Faltaban seis días para esa gran fiesta religiosa de la nación
cuando Jesús volvió a Betania, el viernes 8 de Nisán. Simón un fiel
discípulo de Jesús, decidió hacer una cena en su casa para él y los
apóstoles que lo acompañaban, y también nos invitó a nosotros y a otros
amigos. Esa fue la última reunión social que tuvimos con Jesús. Marta
estaba atareada sirviendo la mesa. Yo entonces saqué de entre mis cosas
un frasco de alabastro que contenía medio litro de aceite genuino de
nardo, y ungí la cabeza de Jesús y derramé el resto en sus pies,
secándolos con mis cabellos.
Ese perfume era una de mis valiosas posesiones, algo que podía
conservarse interminablemente para venderlo muy bien en cualquier
momento de apretura económica, pues equivalía en valor al salario de un
año de cualquier trabajador común. Pero, ¿acaso Jesús no había hecho lo
mas valioso que podía hacer por nuestra familia al darnos la verdad y
devolvernos a nuestro hermano? ¡Ni con todo el aceite de nardo que
hubiera en el mundo podríamos recompensarles sus favores! Sin
embargo cuando el perfume se extendió por toda la casa, algunos
mostraron resentimiento porque aquel producto tan costoso podía
haberse vendido para aumentar el fondo para obras de beneficencia, en
vez de derramarlo así, de una sola vez. Jesús me defendió diciendo que
yo me había anticipado a prepararlo para el entierro.

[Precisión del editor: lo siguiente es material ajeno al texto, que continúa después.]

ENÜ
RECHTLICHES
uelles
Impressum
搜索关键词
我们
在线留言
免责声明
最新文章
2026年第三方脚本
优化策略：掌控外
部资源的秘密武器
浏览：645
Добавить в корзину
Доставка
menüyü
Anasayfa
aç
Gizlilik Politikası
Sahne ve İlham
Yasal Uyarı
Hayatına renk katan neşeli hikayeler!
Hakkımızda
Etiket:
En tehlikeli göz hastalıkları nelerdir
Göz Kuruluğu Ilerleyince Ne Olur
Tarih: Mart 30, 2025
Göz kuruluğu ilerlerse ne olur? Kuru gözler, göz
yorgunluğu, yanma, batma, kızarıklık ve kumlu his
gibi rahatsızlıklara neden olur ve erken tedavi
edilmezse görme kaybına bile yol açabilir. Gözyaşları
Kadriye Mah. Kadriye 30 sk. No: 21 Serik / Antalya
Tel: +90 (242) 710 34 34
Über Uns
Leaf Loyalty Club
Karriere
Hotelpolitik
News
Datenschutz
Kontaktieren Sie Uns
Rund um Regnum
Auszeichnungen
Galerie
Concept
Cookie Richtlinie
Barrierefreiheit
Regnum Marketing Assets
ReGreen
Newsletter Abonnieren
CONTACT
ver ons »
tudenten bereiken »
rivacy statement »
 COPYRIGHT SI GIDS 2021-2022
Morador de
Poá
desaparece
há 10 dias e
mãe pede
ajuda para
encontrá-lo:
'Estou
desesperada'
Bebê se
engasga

Esa fue la triste verdad. A los pocos días, los enemigos de Dios
estaban celebrando un triunfo pasajero al lograr su muerte. Al Server día
la situación fue revertida. Como en el caso de Lázaro, Dios cambió el
triunfo de ellos en humillante fracaso. La muerte una vez más fue vencida
y despojada de su valioso botín. Ahora todos los seguidores de Jesús
sabemos que un día será reducida a la nada, cuando el que le dio sus
armas sea arrojado inconsciente en el abismo.